To force .NET to read the file in as ISO-8859-9, just use one of the many XmlReader.Create overloads, e.g.

using(XmlReader r = XmlReader.Create(new StreamReader(fileName, Encoding.GetEncoding("ISO-8859-9")))) {    while(r.Read()) {        Console.WriteLine(r.Value);    }}

However, that may not work because, IIRC, the W3C XML standard says something about when the XML declaration line has been read, a compliant parser should immediately switch to the encoding specified in the XML declaration regardless of what encoding it was using before. In your case, if the XML file has no XML declaration, the encoding will be UTF-8 and it will still fail. I may be talking nonsense here so try it and see. :-)


The XmlTextReader class (which is what the static Create method is actually returning, since XmlReader is the abstract base class) is designed to automatically detect encoding from the XML file itself - there's no way to set it manually.

Simply insure that you include the following XML declaration in the file you are reading:

<?xml version="1.0" encoding="ISO-8859-9"?>


If you can't ensure that the input file has the right header, you could look at one of the other 11 overloads to the XmlReader.Create method.

Some of these take an XmlReaderSettings variable or XmlParserContext variable, or both. I haven't investigated these, but there is a possibility that setting the appropriate values might help here.

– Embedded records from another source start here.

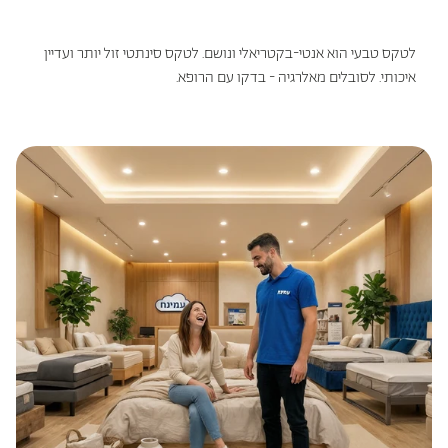
לטקס טבעי הוא אנטי-בקטריאלי ונושם. לטקס סינתטי זול יותר ועדיין
איכותי. לסובלים מאלרגיה - בדקו עם הרופא.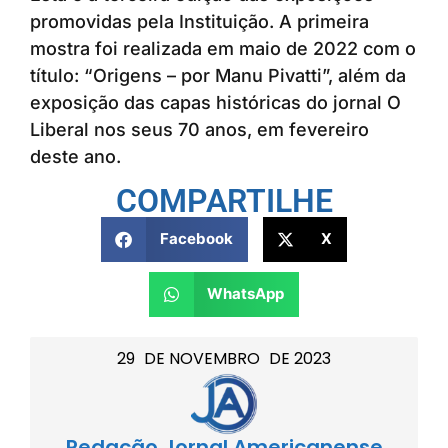
promovidas pela Instituição. A primeira
mostra foi realizada em maio de 2022 com o
título: “Origens – por Manu Pivatti”, além da
exposição das capas históricas do jornal O
Liberal nos seus 70 anos, em fevereiro
deste ano.
COMPARTILHE
Facebook
X
WhatsApp
29
DE
NOVEMBRO
DE
2023
Redação Jornal Americanense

There is the XmlReaderSettings.CheckCharacters property - the help for this states:

Instructs the reader to check characters and throw an exception if any characters are outside the range of legal XML characters. Character checking includes checking for illegal characters in the document, as well as checking the validity of XML names (for example, an XML name may not start with a numeral).

So setting this to false might help. However, the help also states:

If the XmlReader is processing text data, it always checks that the XML names and text content are valid, regardless of the property setting. Setting CheckCharacters to false turns off character checking for character entity references.

So further investigation is warranted.